Major-General John C. Breckinridge, who despised Bragg so much that he had considered challenging him to a duel, replaced Hill. Davis later authorized Bragg and Johnston to trade the commands of Hardee and Polk. Polk would assume Hardee’s mostly administrative role as camp recruiter and instructor at Demopolis, Alabama; Hardee would supersede Cheatham as commander of Polk’s corps in Bragg’s army. The War Department later dropped Bragg’s charges of disobedience and dereliction of duty against Polk.

Next, Davis met with Brigadier-General Nathan Bedford Forrest, who had threatened to kill Bragg and asked Davis to give him an independent command. Davis granted Forrest’s request, giving him a cavalry force in northern Mississippi, where he would have authority “to raise and organize as many troops for the Confederate service as he finds practicable.” Davis recommended that Congress promote Forrest to major-general and instructed Bragg to send him two cavalry battalions and a battery.

Bragg dispatched another adversary by relieving Buckner of corps command. The men had exchanged hostile words before Bragg removed him. Although Buckner had commanded the separate Department of East Tennessee, Bragg argued that he had the authority to remove him because that department had been absorbed by the Army of Tennessee and converted into “Buckner’s Corps.” The corps was disbanded upon Buckner’s removal.

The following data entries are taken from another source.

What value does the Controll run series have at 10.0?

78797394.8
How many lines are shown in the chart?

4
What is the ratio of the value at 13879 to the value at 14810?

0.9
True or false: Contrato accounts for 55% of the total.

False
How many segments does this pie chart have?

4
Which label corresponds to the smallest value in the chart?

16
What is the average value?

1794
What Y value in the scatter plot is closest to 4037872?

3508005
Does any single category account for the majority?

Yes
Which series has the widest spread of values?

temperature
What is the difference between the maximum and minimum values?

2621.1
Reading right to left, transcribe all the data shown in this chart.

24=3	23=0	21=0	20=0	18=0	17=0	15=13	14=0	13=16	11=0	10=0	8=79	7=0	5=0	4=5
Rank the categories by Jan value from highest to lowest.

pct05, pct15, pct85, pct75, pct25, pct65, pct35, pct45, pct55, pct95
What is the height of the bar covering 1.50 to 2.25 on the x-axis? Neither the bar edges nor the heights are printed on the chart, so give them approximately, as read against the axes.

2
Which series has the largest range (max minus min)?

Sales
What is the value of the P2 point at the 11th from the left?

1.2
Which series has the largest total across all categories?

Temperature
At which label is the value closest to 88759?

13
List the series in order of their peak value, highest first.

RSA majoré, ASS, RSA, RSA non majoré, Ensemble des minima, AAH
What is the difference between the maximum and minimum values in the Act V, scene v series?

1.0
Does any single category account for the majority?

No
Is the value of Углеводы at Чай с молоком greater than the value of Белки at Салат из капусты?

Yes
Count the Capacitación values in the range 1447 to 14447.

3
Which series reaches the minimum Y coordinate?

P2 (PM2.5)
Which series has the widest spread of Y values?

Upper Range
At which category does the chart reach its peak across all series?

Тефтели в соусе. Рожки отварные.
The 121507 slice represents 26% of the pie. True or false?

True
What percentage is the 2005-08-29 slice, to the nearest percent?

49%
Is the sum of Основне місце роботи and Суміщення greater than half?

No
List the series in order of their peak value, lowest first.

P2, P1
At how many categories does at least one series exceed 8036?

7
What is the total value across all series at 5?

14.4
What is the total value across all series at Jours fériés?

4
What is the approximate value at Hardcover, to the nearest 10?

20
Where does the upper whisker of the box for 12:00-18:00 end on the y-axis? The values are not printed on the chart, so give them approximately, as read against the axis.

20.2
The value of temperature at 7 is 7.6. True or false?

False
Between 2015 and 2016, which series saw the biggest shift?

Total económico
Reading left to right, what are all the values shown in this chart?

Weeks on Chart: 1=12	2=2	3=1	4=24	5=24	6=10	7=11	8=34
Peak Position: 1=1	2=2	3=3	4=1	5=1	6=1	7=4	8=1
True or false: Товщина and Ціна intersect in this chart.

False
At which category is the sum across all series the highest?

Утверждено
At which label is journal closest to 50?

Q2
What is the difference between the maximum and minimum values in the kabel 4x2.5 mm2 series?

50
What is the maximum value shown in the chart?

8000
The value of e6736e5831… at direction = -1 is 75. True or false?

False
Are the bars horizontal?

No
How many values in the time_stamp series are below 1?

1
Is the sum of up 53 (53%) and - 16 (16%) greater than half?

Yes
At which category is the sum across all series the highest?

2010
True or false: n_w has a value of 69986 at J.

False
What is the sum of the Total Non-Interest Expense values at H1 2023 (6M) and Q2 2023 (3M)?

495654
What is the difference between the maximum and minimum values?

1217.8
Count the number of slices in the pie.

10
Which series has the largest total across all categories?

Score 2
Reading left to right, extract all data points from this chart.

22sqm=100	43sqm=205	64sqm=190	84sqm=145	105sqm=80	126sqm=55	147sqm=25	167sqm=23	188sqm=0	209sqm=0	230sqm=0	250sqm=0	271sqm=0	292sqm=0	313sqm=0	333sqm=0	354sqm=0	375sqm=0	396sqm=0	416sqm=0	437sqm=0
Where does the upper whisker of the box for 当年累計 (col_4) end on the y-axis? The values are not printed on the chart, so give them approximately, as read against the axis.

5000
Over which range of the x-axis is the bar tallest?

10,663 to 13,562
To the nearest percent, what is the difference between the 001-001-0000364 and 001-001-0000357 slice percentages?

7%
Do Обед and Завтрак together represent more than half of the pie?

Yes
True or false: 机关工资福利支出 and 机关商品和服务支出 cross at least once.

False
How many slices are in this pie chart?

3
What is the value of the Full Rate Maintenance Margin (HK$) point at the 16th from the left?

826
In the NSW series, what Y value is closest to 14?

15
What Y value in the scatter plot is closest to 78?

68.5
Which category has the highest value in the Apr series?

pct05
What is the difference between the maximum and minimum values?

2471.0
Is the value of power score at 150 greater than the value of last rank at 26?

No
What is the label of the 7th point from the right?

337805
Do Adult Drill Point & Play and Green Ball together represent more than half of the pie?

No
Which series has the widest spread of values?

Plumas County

Davis addressed the Army of Tennessee as his inspection ended. He applauded the troops for “the glorious victory on the field of Chickamauga,” and noted the importance of “… devotion, sacrifice, and harmony… Though you have done much, very much yet remains to be done. Behind you is a people providing for your support and depending on you for protection. Before you is a country devastated by your ruthless invader…”

Davis admonished the troops for criticizing Bragg, warning, “He who sows the seeds of discontent and distrust prepares for a harvest of slaughter and defeat.” He declared, “To zeal you have added gallantry; to gallantry energy; to energy, fortitude. Crown these with harmony, due subordination, and cheerful support of lawful authority that the measure of your duty may be full.” He ended by praying “that our Heavenly Father may cover you with the shield of his protection in the hours of battle, and endow you with the virtues which will close your trials in victory complete.”